Dall’Italia agli Stati Uniti la F1 fa visita a Miami per il primo GP corso sulla nuova pista che si snoda attorno all’Hard Rock Stadium. Hamilton si qualifica sesto a 679 millesimi da Leclerc e questo rappresenta il distacco chilometrico minore registrato fino ad oggi, 125 millesimi. Per la gara prendiamo in esame sempre il sette volte campione del mondo nei giri fino al 39°, poco prima dell’incidente tra Pierre Gasly e Lando Norris, che permetterà a Russell di sfruttare la Safety Car per effettuare una sosta “scontata”. Lewis rimedia quasi 47 secondi in 39 passaggi da Verstappen per un distacco chilometrico di 222 millesimi, il più alto fino ad ora.

Arriviamo quindi a Barcellona, come detto la pista più corta incontrata fino ad ora: 700 metri in meno di Miami. George Russell risolleva gli entusiasmi di Toto Wolff e compagnia con il quarto posto, ma a 643 millesimi da Leclerc. Il margine chilometrico è di 138 millesimi, superiore a Sakhir e Miami. Per la gara abbiamo due considerazioni da sottolineare. Nei primi 12 passaggi George Russell rimedia poco più di 10 secondi da Charles Leclerc prima di fermarsi per la prima sosta, per una media di 8 decimi e mezzo al giro e di 181 millesimi a chilometro, superiore a quelle di Baku e Jeddah. Se vogliamo allargare la visione alla gara in generale, l’inglese chiude i 66 giri del GP di Spagna in terza posizione, a 33 secondi da Verstappen.

Apparentemente si potrebbe parlare di un miglioramento perché il distacco chilometrico scende a 107 millesimi. A questi 33 secondi però sarebbero da aggiungere gli 8 persi da Verstappen con l’uscita in curva 4 ed il tempo perso alle spalle dell’inglese per 20 giri, con il DRS che funziona ad intermittenza. Se consideriamo che, nei giri precedenti all’errore dell’olandese, questo aveva messo tra sé e la #63 quasi 5 secondi e mezzo per una media di 672 millesimi in media al giro, un totale molto generico di parla di altri 13 secondi da aggiungere ai 41 già calcolati, arrivando così a 54.

In conclusione

I distacchi mostrati da Mercedes nei confronti di Red Bull e Ferrari a Barcellona sono in linea con quelli mostrati dalla Rossa nel 2021, team con il quale si è praticamente invertito i ruoli. Inoltre non sono stati i più piccoli visti fino ad ora: in termini generali sono stati “aiutati” da una pista più corta (soprattutto in qualifica).
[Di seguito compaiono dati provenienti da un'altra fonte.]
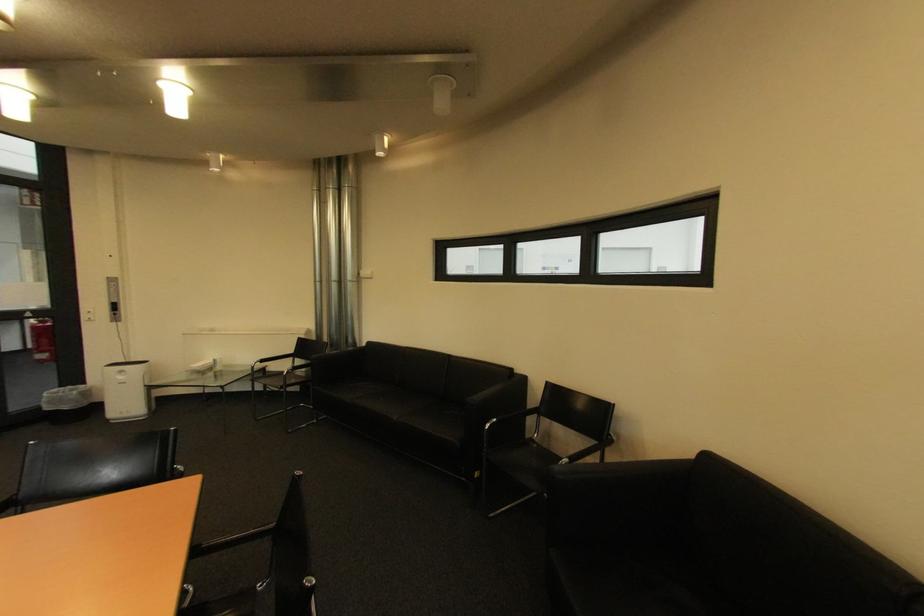
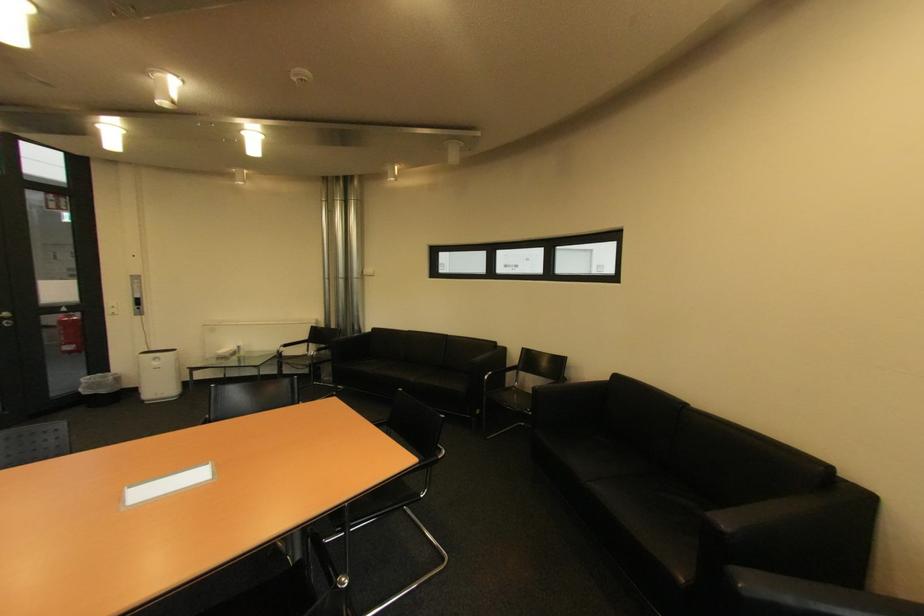
In a continuous first-person perspective shot, in which direction is the camera moving?

The movement direction of the cameraman is left, backward.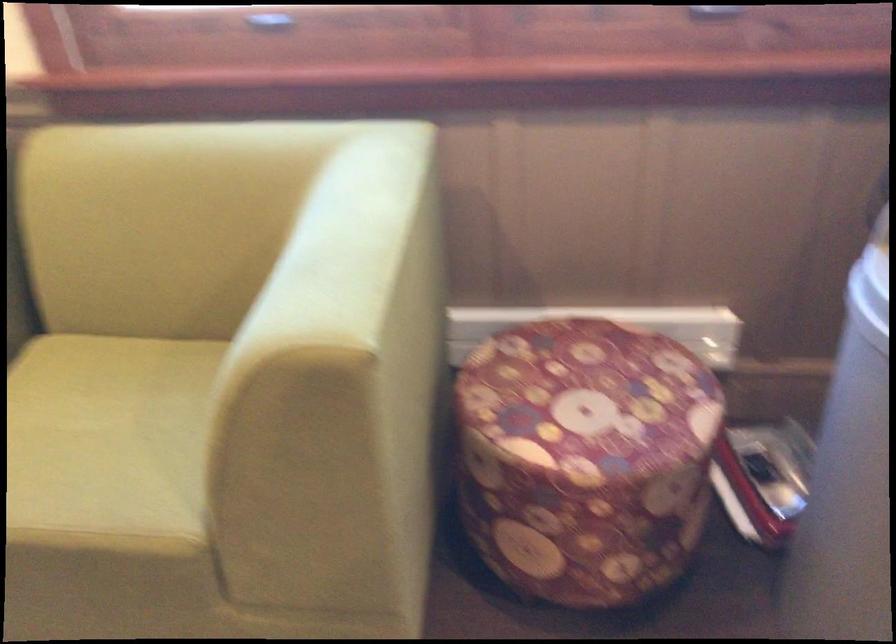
Ma, al di là del miglioramento di guida grazie alla riduzione del porpoising, c’è ancora molta strada da fare per dire con certezza che Mercedes da qui in avanti potrà lottare per la vittoria con la RB18 e la F1-75. Monoposto che, problemi di affidabilità a parte, si sono dimostrate per distacco le migliori della griglia.